Bezahlung laut Tarif

Bezahlt werden die Lehrer-Studenten nach dem Tarif für den öffentlichen Dienst. Wer noch keinen Bachelor oder Master in der Tasche hat, erhält für acht Wochenpflichtstunden ein Bruttogehalt von 1193 Euro, wer mehr Stunden gibt oder schon einen Abschluss vorweisen kann, verdient mehr. Zum Vergleich: Das Grundgehalt eines verbeamteten Lehrers in der Besoldungsgruppe A 12 beläuft sich auf 3384 Euro.

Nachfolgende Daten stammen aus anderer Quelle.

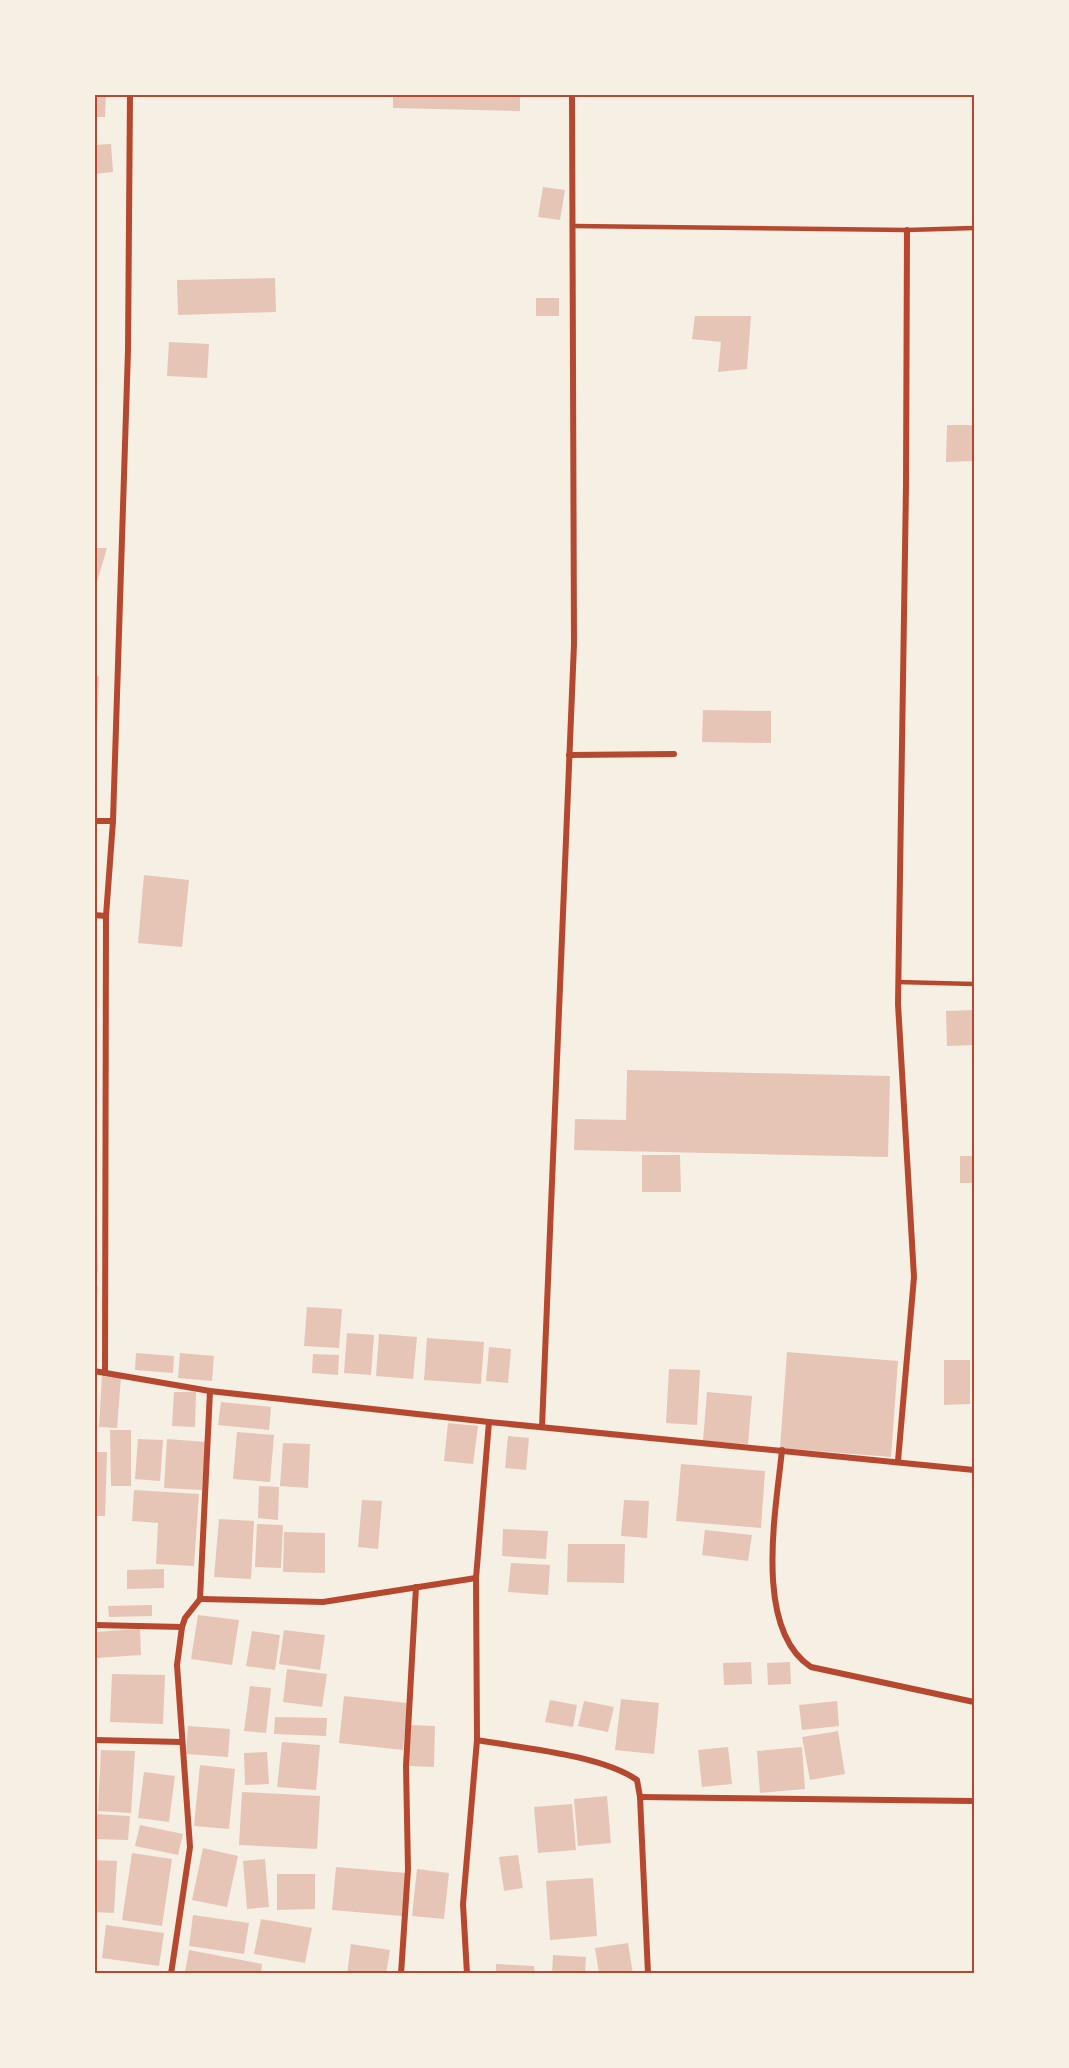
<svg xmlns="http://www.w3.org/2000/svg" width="1069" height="2068" font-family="'Sofia Sans Condensed',sans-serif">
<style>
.building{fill:#e6c5b7}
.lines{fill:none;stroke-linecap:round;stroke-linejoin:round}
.service{stroke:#b5482f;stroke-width:4.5}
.minor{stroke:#b5482f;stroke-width:6}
.neatline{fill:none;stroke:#b5482f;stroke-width:2}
</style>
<rect width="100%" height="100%" fill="#f6efe4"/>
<g class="building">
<path d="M 94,94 L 106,94 L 105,117 L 94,117 Z"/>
<path d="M 393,94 L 520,94 L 520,111 L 393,108 Z"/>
<path d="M 111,144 L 113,172 L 94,174 L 94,145 Z"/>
<path d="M 543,187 L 565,190 L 560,220 L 538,217 Z"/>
<path d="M 275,278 L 276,312 L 178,315 L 177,280 Z"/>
<rect x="536" y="298" width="23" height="18"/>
<path d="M 695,316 L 751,316 L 747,369 L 718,372 L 721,342 L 692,339 Z"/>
<path d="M 169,342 L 209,344 L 207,378 L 167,376 Z"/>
<path d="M 947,425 L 974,425 L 974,461 L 946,462 Z"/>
<path d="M 94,548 L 107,548 L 97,582 L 94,582 Z"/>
<path d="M 94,676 L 99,676 L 96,760 L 94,760 Z"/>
<path d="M 703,710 L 771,711 L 771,743 L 702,742 Z"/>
<path d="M 144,875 L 189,880 L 182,947 L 138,943 Z"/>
<path d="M 974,1010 L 974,1045 L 947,1046 L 946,1011 Z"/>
<path d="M 627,1070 L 890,1076 L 888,1157 L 574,1150 L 575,1119 L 626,1120 Z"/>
<path d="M 642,1155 L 680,1155 L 681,1192 L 642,1192 Z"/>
<rect x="960" y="1156" width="14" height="27"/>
<path d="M 94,1203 L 96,1203 L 98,1272 L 94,1272 Z"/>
<path d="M 94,1286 L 98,1286 L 96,1315 L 94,1315 Z"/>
<path d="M 307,1307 L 342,1309 L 339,1348 L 304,1346 Z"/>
<path d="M 347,1333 L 374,1335 L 371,1375 L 344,1373 Z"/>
<path d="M 379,1334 L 417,1337 L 413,1379 L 376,1376 Z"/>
<path d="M 427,1338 L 484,1342 L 481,1384 L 424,1380 Z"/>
<path d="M 489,1347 L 511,1349 L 508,1383 L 486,1381 Z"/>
<path d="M 787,1352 L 898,1361 L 891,1457 L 780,1448 Z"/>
<path d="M 136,1353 L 174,1356 L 173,1373 L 135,1370 Z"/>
<path d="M 180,1353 L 214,1356 L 212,1381 L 178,1378 Z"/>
<path d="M 313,1354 L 339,1355 L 338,1375 L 312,1373 Z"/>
<path d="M 944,1360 L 970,1360 L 970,1404 L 944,1405 Z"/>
<path d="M 669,1369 L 700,1370 L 697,1425 L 666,1423 Z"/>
<path d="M 102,1376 L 121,1377 L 117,1428 L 99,1427 Z"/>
<path d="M 174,1392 L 196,1392 L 195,1427 L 172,1426 Z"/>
<path d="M 707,1392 L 752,1396 L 748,1444 L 703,1441 Z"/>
<path d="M 221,1402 L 271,1407 L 269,1430 L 218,1425 Z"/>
<path d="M 448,1423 L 478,1426 L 473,1464 L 444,1461 Z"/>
<path d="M 110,1430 L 131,1430 L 131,1486 L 111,1486 Z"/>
<path d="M 237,1432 L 274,1435 L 270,1482 L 233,1479 Z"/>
<path d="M 508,1436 L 529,1438 L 526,1470 L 505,1468 Z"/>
<path d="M 138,1439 L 163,1440 L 160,1481 L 135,1479 Z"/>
<path d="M 167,1439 L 206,1442 L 202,1490 L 164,1488 Z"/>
<path d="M 283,1443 L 310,1444 L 308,1488 L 280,1486 Z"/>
<path d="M 94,1452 L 107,1452 L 105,1516 L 94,1516 Z"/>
<path d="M 681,1464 L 765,1471 L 761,1528 L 676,1521 Z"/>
<path d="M 259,1486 L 279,1487 L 278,1520 L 258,1518 Z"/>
<path d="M 134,1490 L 199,1494 L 194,1566 L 156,1564 L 158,1523 L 132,1521 Z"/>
<path d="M 362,1500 L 382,1501 L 378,1549 L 358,1547 Z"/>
<path d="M 624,1500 L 649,1501 L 647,1538 L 621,1536 Z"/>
<path d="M 219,1519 L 254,1521 L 251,1579 L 214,1577 Z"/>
<path d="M 257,1524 L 283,1525 L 281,1568 L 255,1567 Z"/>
<path d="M 503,1529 L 548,1531 L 546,1559 L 502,1556 Z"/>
<path d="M 705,1530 L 752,1535 L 748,1561 L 702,1555 Z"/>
<path d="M 284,1532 L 325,1533 L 325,1573 L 283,1572 Z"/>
<path d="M 568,1544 L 625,1544 L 624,1583 L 567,1582 Z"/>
<path d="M 511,1563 L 550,1565 L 548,1595 L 508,1592 Z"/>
<path d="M 164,1569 L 164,1588 L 127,1589 L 127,1570 Z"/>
<path d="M 152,1605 L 152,1616 L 109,1617 L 108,1606 Z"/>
<path d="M 198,1615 L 239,1620 L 232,1665 L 191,1659 Z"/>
<path d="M 140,1629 L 141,1655 L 96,1658 L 95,1632 Z"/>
<path d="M 284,1630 L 325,1635 L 320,1670 L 279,1664 Z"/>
<path d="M 252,1631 L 280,1635 L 275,1670 L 246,1666 Z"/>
<path d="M 751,1662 L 752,1684 L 724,1685 L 723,1663 Z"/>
<path d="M 790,1662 L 791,1684 L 768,1685 L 767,1663 Z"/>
<path d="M 287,1669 L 327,1674 L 322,1707 L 283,1702 Z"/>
<path d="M 112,1674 L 165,1675 L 163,1724 L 110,1722 Z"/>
<rect x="94" y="1677" width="3" height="41"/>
<path d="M 250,1686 L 271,1688 L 266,1733 L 244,1731 Z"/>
<path d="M 344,1696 L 408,1703 L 403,1750 L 339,1743 Z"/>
<path d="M 621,1699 L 659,1703 L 654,1754 L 615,1750 Z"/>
<path d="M 550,1700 L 577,1705 L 573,1727 L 545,1722 Z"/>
<path d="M 584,1701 L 614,1707 L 608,1732 L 578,1726 Z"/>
<path d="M 837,1701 L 839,1726 L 802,1730 L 799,1705 Z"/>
<path d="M 275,1717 L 327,1718 L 326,1736 L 274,1734 Z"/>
<path d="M 411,1725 L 435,1726 L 434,1767 L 408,1766 Z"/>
<path d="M 188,1726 L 230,1729 L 228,1757 L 186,1754 Z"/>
<path d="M 838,1731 L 845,1774 L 810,1780 L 802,1737 Z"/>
<path d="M 282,1742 L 320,1745 L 316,1790 L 277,1787 Z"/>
<path d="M 728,1747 L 732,1784 L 702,1787 L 698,1750 Z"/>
<path d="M 802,1747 L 805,1789 L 760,1793 L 757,1751 Z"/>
<path d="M 101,1750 L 135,1751 L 131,1813 L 98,1811 Z"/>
<path d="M 267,1752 L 269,1784 L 245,1785 L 244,1753 Z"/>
<path d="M 200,1765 L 235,1769 L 229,1829 L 194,1826 Z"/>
<path d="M 144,1772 L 175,1776 L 169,1822 L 138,1818 Z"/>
<path d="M 242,1792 L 320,1796 L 317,1849 L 239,1845 Z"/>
<path d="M 607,1796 L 611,1843 L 578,1846 L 574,1799 Z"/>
<path d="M 572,1804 L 576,1850 L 538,1853 L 534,1807 Z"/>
<path d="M 94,1814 L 130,1816 L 128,1840 L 94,1839 Z"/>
<path d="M 140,1825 L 183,1834 L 178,1855 L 135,1846 Z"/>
<path d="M 203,1848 L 238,1856 L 227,1907 L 192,1900 Z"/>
<path d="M 132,1853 L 172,1859 L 162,1926 L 122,1920 Z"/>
<path d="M 518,1855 L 523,1888 L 504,1891 L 499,1857 Z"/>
<path d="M 265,1859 L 269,1907 L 247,1909 L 243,1861 Z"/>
<path d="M 94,1860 L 117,1861 L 114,1913 L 94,1912 Z"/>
<path d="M 336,1867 L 406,1873 L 402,1916 L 332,1910 Z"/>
<path d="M 417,1869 L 449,1873 L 444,1919 L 412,1916 Z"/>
<path d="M 277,1874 L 315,1874 L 315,1909 L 277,1910 Z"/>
<path d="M 593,1878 L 597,1936 L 550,1940 L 546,1881 Z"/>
<path d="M 193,1915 L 249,1923 L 244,1954 L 189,1946 Z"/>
<path d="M 261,1919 L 312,1928 L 305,1963 L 254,1954 Z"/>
<path d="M 106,1925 L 164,1933 L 159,1966 L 102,1958 Z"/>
<path d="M 628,1943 L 633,1974 L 599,1974 L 595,1948 Z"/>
<path d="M 351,1944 L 390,1950 L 386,1974 L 347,1974 Z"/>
<path d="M 189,1950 L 262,1964 L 261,1974 L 194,1974 L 185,1972 Z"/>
<path d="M 553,1955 L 586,1957 L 585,1974 L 552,1974 Z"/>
<path d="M 496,1964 L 534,1966 L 535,1974 L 496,1974 Z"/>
</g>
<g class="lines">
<g class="service">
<path d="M 573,226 L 907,230 L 974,228"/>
<path d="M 898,982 L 974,984"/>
</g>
<g class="minor">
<path d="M 569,755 L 674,754"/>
<path d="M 94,821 L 113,821"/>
<path d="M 94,915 L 106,916"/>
<path d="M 94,1371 L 210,1391 L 489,1422 L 974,1470"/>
<path d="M 105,1373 L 106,916 L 113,821 L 128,350 L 130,94"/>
<path d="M 542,1427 L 574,644 L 572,94"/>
<path d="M 782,1450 C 776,1510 753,1629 811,1667 L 974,1702"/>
<path d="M 898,1461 L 914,1277 L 898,1004 L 906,486 L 907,230"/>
<path d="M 200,1599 L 323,1602 L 476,1578"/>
<path d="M 94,1625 L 182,1627"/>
<path d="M 94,1740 L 182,1742"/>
<path d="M 477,1740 C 522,1748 601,1755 637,1780 L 640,1797 L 648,1974"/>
<path d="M 640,1797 L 974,1801"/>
<path d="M 171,1974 L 190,1847 L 177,1665 L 182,1627 L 185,1618 L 200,1599 L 210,1391"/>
<path d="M 401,1974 L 408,1869 L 406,1766 L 416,1587"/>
<path d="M 467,1974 L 463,1904 L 477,1740 L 476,1578 L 489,1422"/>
</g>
</g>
<rect width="1069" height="2068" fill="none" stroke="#f6efe4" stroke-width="192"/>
<rect x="96" y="96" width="877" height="1876" class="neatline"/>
</svg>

Bei der letzten Einstellungsrunde stellte die Stadt zwölf neue Grundschullehrer ein, neun Stellen konnten mangels Bewerbern nicht besetzt werden. Zudem fehlen fünf Sonderpädagogen und sechs Stellen in der Vertretungsreserve. Die Erfolgsaussichten, die Stellen nach einer erneuten Ausschreibungsrunde zum 1. Februar doch noch besetzen zu können, hält Manfred Speil von der Schulverwaltung für gering: „Weil der Markt in allen Schulamtsbezirken unserer Region leer sein dürfte.“

Umso wichtiger sind die 70 in Hagen beschäftigten Studenten: Die Summe der mit ihnen vereinbarten Unterrichtsstunden entspricht der Pflichtstundenzahl von 30 vollbeschäftigten Lehrern.

>>Hintergrund:

  • In Hagen gibt es 28 städtische Grundschulen. Der Lehrerbedarf beträgt aktuell 400,9 Stellen.
  • Aufgrund des akuten Lehrermangels erteilen seit zwei Jahren Studenten Unterricht an den Grundschulen. Ihre Zahl ist inzwischen auf 70 angestiegen.
  • Die Bezahlung erfolgt nach Tarif, die Eingruppierung in der Entgeltgruppe 9 (ohne Ausbildung), 10 (Abschluss Bachelor) oder 11 (Abschluss Master). Die Studenten arbeiten in der Regel mit acht bis 13 Wochenpflichtstunden.
  • Zudem unterrichten zwei voll ausgebildete Lehrer mit der Befähigung für die Sekundarstufe II an einer Grundschule in Hagen. Nach zwei Jahren erhalten sie eine Stelle im Sek-II-Bereich und werden verbeamtet.
  • Aufgrund von Mutterschutz oder Elternzeit sind gegenwärtig über 50 Lehrerinnen in Hagen nicht mit ihrer regulären wöchentlichen Pflichtstundenzahl an ihrer Grundschule tätig.